Migranti, in gennaio il doppio dell’anno scorso

“Considerato che i migranti sbarcati nel nostro Paese nei primi giorni di gennaio sono più del doppio rispetto a quelli arrivati sulle nostre coste l’anno scorso nello stesso periodo, avremmo bisogno di un piano per la chiusura delle frontiere ed un blocco navale immediato, non l’ennesimo spreco di risorse per gestire un fenomeno ormai insostenibile”.

E’ il commento di Sergio Berlato,  consigliere regionale e coordinatore per il Veneto di Fratelli d’Italia-Alleanza Nazional, in merito al nuovo piano immigrazione del governo Gentiloni, anche alla luce delle dichiarazioni del leader dei radicali Emma Bonino “che vorrebbe – dice Berlato – smantellare la Bossi-Fini per favorire la permanenza dei migranti sul nostro territorio, prevedendo addirittura il rilascio di un visto per poter lavorare pure a chi viene respinta la richiesta di asilo”.

“Praticamente uno spot per favorire l’immigrazione clandestina a danno dei cittadini italiani – aggiunge il consigliere regionale –. Continuare ad investire risorse senza assumere soluzioni drastiche per arginare il fenomeno, come se l’invasione incontrollata fosse ineluttabile, è semplicemente folle. Non si risolve il problema, si alimenta solo il business che ruota attorno a questa invasione organizzata”

Sulla proposta di impiegare in lavori socialmente utili i richiedenti asilo, Berlato definisce “scandaloso il messaggio che il governo manda ai diversi milioni di disoccupati italiani. Garantire un lavoro, qualsiasi esso sia, a chi è arrivato ieri nel nostro Paese quando padri di famiglia italiani non hanno di che vivere è inaccettabile. Forse a qualche azienda farebbero comodo degli stagisti sottopagati, ma se l’idea del governo è quella di immettere sul mercato del lavoro nuovi schiavi noi non ci stiamo”.

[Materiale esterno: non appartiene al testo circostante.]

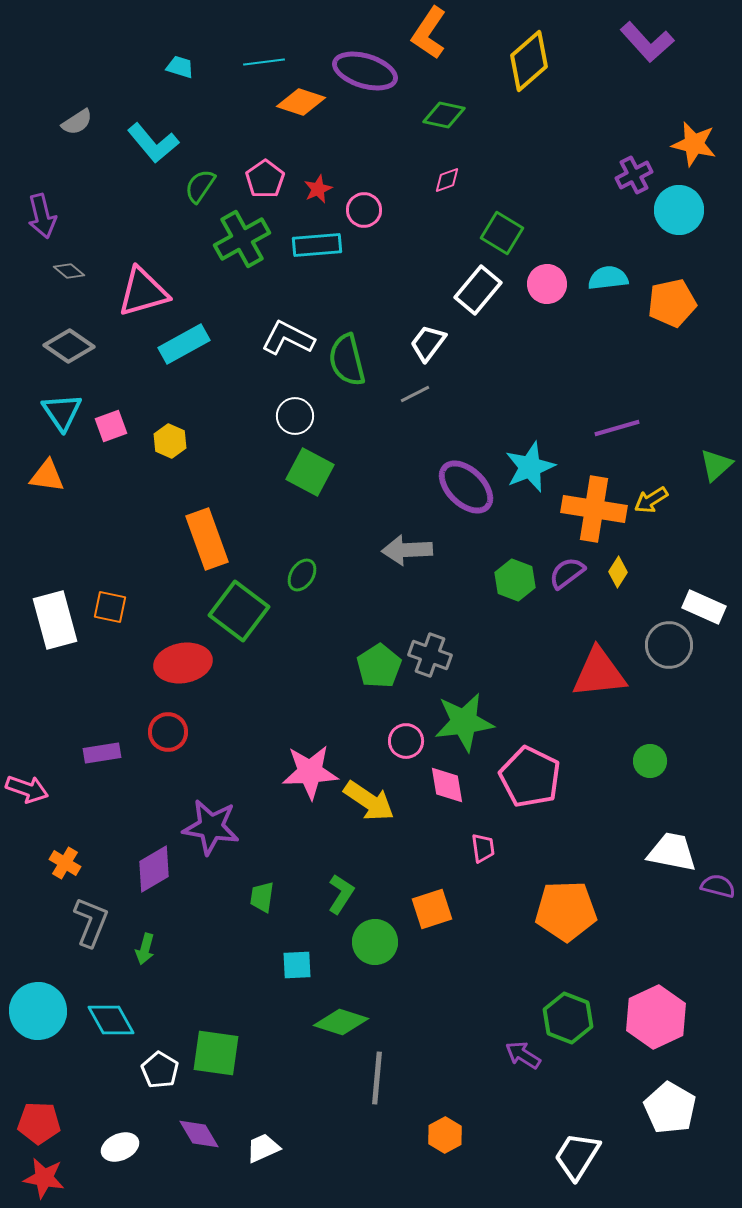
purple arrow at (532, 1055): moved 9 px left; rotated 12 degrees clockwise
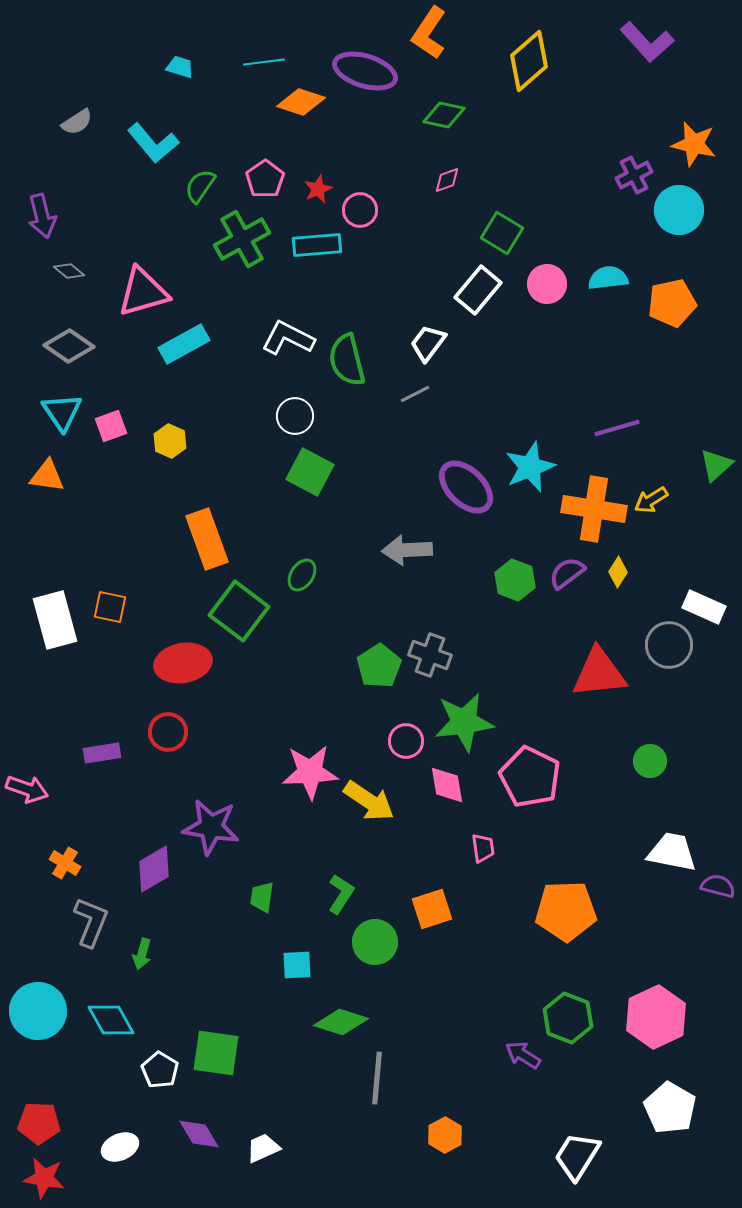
pink circle at (364, 210): moved 4 px left
green arrow at (145, 949): moved 3 px left, 5 px down
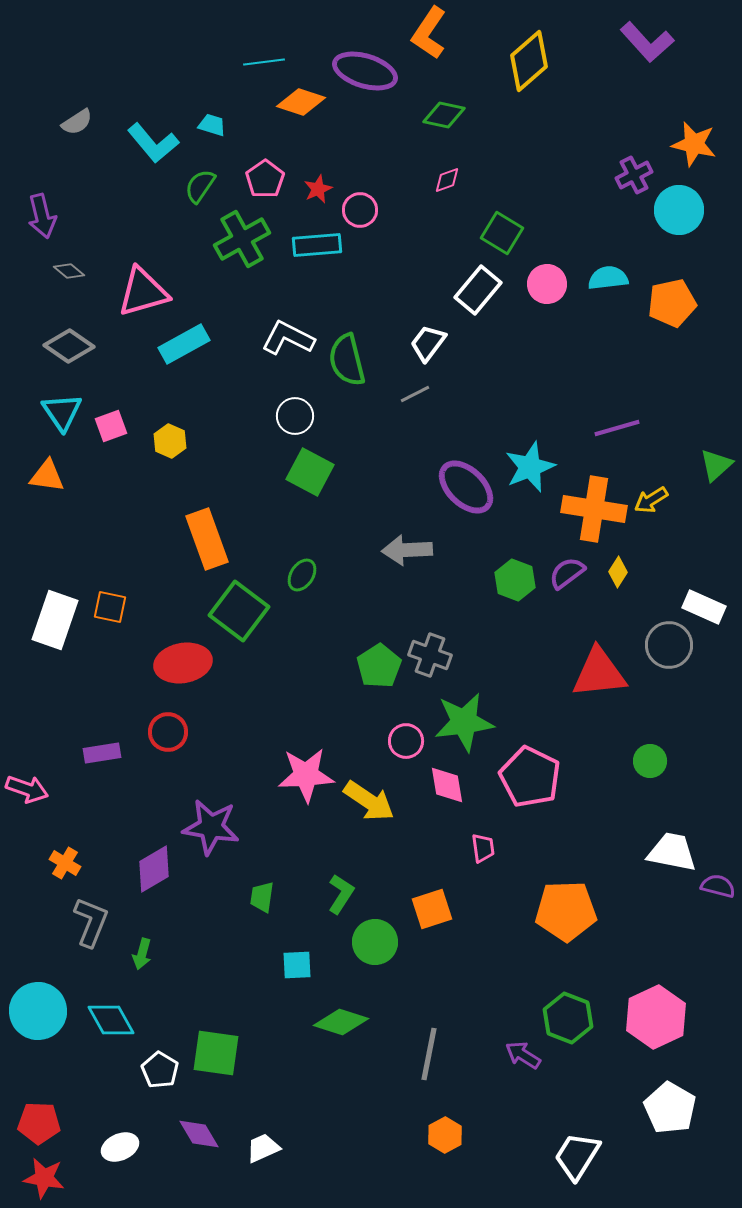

“Fino a che – conclude l’esponente della destra veneta – non riusciremo a spazzare via con il voto questi governi non legittimati e che rispondono ad interessi diversi rispetto a quelli dei cittadini italiani, la situazione non potrà che peggiorare. Questo è uno dei motivi per i quali il 28 gennaio scenderemo in piazza a Roma per ribadire che ci sono ancora forze politiche che si schierano al fianco degli italiani, che si oppongono al business dell’accoglienza e che lottano per un’Italia sovrana”.